Their fellow Excubitors, most of whose families had purchased their places amongst the emperor’s guards for them, considered such duties beneath them and regarded the two young men from Antioch rather sniffily. The emperor’s message boys they called them. This bothered Theophanes and Isaac not at all, for they knew how great their service to the emperor had been and they rejoiced in Heraclius’ regard for them.
The days were easy for Theophanes. The days were full of activity as he charged about upon Bucephalus with the wind rush of the gallop blasting all of his thoughts away as the ground blurred beneath him. The nights however were a different prospect. When the day’s riding was done and the camp was made and the emperor had dismissed them, when the evening meal was cooked and eaten and the wineskin was drained and the fire had burned low, that was when the turmoil started in his mind.

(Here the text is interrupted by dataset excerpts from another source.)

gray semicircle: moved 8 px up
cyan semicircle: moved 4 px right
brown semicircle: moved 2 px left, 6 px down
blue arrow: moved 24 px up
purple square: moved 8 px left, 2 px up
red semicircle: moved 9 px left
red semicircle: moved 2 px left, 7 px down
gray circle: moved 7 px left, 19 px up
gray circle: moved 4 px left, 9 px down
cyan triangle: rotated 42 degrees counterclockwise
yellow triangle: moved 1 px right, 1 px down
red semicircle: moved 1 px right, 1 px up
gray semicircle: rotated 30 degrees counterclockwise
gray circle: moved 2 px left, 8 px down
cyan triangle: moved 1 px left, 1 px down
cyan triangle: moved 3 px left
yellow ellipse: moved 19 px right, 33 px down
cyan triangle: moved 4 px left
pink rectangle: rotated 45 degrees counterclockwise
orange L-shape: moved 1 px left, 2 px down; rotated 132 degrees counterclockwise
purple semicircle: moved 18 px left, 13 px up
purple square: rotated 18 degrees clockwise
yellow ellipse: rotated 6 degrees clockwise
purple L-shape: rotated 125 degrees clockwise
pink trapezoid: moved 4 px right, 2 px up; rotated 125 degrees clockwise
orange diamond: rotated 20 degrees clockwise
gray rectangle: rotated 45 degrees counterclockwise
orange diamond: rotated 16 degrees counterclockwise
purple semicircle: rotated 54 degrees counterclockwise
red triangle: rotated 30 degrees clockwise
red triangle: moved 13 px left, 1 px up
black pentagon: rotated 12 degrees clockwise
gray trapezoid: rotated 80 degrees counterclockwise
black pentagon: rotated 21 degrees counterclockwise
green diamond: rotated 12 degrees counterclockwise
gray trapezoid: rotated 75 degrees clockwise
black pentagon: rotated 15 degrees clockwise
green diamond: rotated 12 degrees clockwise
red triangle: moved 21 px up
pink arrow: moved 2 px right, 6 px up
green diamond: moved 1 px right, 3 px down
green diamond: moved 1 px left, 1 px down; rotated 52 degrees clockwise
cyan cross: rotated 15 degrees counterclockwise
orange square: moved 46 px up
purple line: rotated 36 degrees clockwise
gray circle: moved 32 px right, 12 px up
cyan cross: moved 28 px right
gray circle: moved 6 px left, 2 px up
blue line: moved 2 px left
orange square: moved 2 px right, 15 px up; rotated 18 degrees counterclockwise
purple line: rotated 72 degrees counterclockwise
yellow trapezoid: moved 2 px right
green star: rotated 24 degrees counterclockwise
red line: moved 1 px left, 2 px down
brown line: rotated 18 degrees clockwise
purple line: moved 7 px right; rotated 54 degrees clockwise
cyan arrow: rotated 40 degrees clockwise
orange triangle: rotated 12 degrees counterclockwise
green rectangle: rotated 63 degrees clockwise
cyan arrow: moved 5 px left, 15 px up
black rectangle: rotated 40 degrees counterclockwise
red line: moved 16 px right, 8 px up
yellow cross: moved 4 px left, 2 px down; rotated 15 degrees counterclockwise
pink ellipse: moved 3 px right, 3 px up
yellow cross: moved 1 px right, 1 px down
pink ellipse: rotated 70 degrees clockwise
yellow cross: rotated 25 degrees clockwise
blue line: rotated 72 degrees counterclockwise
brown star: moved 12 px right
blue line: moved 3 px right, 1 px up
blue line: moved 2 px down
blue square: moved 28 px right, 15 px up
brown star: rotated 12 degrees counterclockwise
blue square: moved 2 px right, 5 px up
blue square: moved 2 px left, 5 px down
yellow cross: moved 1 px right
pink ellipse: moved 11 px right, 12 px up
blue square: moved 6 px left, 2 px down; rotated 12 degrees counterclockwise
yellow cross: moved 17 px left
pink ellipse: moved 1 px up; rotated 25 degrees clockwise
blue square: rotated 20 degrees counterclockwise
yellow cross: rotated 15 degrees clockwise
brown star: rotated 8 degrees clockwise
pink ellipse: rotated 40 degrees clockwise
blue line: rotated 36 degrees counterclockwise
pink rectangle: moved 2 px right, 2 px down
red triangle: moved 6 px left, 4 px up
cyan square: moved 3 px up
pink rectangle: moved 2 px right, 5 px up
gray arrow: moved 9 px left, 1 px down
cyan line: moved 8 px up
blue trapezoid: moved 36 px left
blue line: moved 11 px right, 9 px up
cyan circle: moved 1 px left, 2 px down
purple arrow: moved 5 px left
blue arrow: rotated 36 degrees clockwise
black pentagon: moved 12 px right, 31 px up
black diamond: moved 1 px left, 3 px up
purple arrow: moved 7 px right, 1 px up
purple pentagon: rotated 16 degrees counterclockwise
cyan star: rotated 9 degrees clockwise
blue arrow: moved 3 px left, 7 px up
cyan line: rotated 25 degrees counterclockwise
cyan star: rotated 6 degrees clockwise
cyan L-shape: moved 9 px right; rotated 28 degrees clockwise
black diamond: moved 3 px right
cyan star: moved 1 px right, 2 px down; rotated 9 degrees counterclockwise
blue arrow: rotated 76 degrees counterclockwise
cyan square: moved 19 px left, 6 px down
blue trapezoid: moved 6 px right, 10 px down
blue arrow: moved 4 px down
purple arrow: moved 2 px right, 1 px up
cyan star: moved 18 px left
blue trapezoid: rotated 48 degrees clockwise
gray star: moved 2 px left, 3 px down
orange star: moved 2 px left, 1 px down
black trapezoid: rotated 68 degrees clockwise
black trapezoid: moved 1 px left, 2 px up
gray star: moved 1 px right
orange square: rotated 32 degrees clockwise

For now he knew. Now he knew with certainty that his Anna had been taken. The blessed relief he had felt at first when he had heard from the liberated Antonina that Anna lived had for a time soothed his mind. He had feared the worst and for a moment when had first seen Antonina he had thought Anna dead. The truth that she was now captive in Ctesiphon, locked within that unassailable city where he could not hope to reach her, tormented him with greater anguish than the churning uncertainty that he had lived with before. Antonina had a haunted look that she tried to hide when questioned about her treatment at Kavad’s hands. The knowledge that Anna could be suffering in the same way made Theophanes want to tear at his own skin until it bled to try to force the thoughts from his mind that he tortured himself with through the long, sleepless nights. The thought of how close his beloved had come to ending her life in the waters of the Tigris sent a chilling shudder through his body and brought images to his mind that drove him close to madness. He saw his love cold and dead, again and again.

Theophanes had been glad when Antonina had departed, sent northwards with a caravan of freed Roman captives who were being escorted back to Trebizond and thence to Constantinople. Her presence had only reminded him of his pain. Heraclius had asked to hear Antonina’s story for himself when Theophanes and Isaac had returned with her to the camp. The emperor knew of course the story of the girls in the river and he had listened with sorrow in his eyes to her account. He had promised that Antonina would be received and cared for in the capital by the Empress Martina herself until such time as she was able to return home.